WHAT YOU HAVE TO DO:
Please copy each line below that contains the string "shoulder".

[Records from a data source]

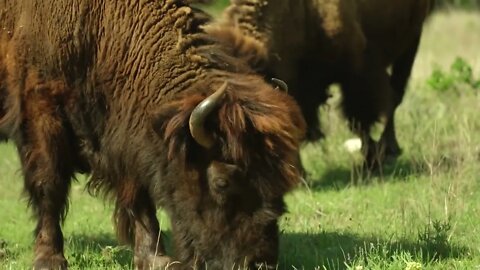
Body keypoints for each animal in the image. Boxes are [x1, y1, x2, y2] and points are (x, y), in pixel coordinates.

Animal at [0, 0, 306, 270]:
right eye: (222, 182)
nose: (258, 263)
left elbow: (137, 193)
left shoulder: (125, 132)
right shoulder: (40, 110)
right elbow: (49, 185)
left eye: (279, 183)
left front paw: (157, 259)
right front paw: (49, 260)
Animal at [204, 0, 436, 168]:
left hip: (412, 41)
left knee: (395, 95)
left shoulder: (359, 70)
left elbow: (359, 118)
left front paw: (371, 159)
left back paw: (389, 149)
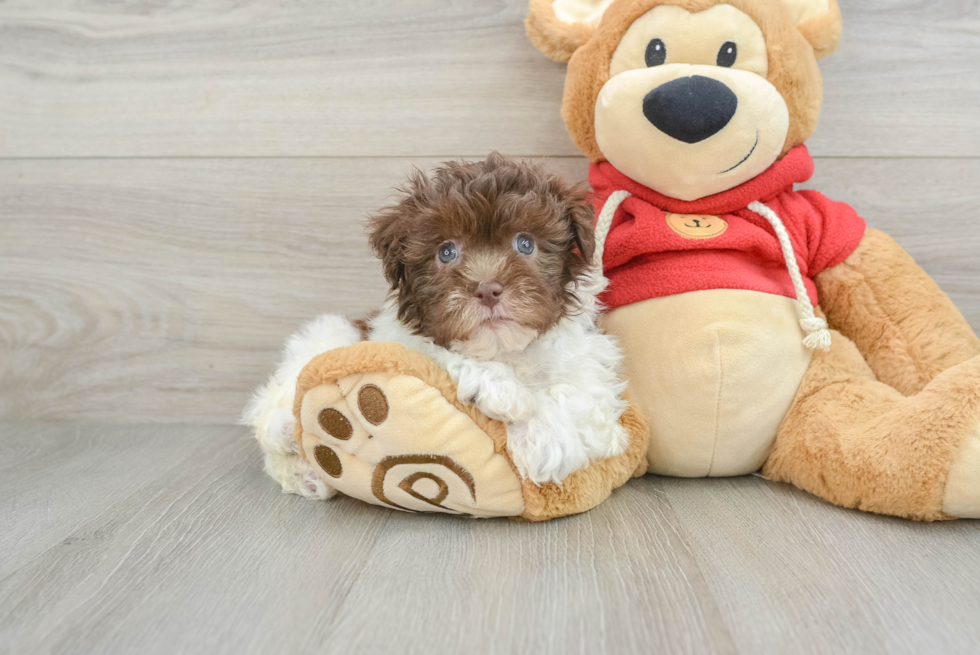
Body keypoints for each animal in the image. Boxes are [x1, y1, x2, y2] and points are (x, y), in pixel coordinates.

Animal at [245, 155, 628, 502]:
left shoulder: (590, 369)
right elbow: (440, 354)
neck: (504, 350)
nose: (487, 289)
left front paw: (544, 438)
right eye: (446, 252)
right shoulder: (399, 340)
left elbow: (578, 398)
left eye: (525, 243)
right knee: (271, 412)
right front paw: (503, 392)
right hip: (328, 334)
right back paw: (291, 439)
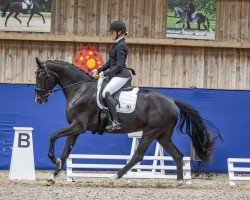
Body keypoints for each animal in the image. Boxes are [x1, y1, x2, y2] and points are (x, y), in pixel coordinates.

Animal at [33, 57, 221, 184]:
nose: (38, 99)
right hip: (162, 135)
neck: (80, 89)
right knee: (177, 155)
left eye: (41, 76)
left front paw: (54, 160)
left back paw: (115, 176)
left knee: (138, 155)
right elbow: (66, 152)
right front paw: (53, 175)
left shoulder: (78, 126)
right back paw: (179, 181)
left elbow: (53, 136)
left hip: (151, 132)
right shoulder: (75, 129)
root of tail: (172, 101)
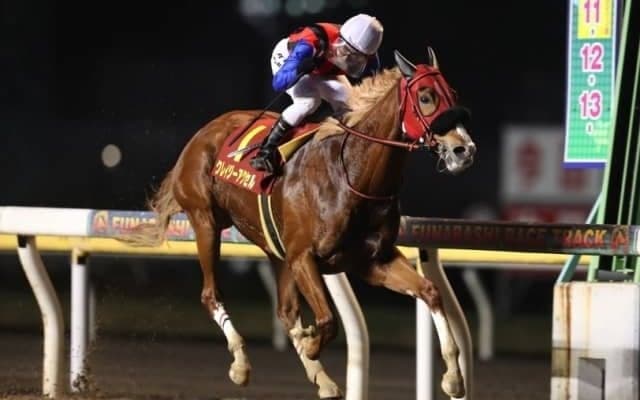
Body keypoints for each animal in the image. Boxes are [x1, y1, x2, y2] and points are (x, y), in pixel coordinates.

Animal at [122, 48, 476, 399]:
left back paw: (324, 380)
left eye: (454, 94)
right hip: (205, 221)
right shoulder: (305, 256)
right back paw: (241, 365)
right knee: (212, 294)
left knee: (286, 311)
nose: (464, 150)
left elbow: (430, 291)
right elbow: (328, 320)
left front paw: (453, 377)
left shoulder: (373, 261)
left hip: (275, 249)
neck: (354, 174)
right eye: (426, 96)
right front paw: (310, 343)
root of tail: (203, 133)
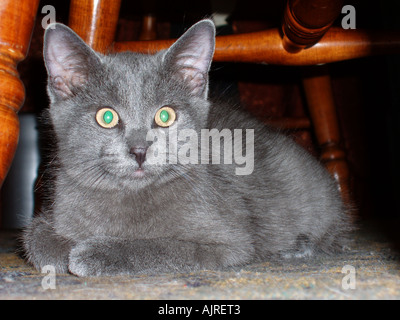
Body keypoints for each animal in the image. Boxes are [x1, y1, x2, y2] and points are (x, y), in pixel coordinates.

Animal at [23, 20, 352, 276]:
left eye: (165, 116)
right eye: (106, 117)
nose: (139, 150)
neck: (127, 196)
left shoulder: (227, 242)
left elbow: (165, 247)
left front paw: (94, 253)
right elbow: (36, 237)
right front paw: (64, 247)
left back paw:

TASK OUTPUT:
left shoulder: (125, 132)
right shoulder: (40, 110)
left shoulder: (359, 70)
left shoulder: (590, 369)
right shoulder: (399, 340)
left shoulder: (78, 126)
right shoulder: (75, 129)
right shoulder: (305, 256)
left shoulder: (373, 261)
left shoulder: (227, 242)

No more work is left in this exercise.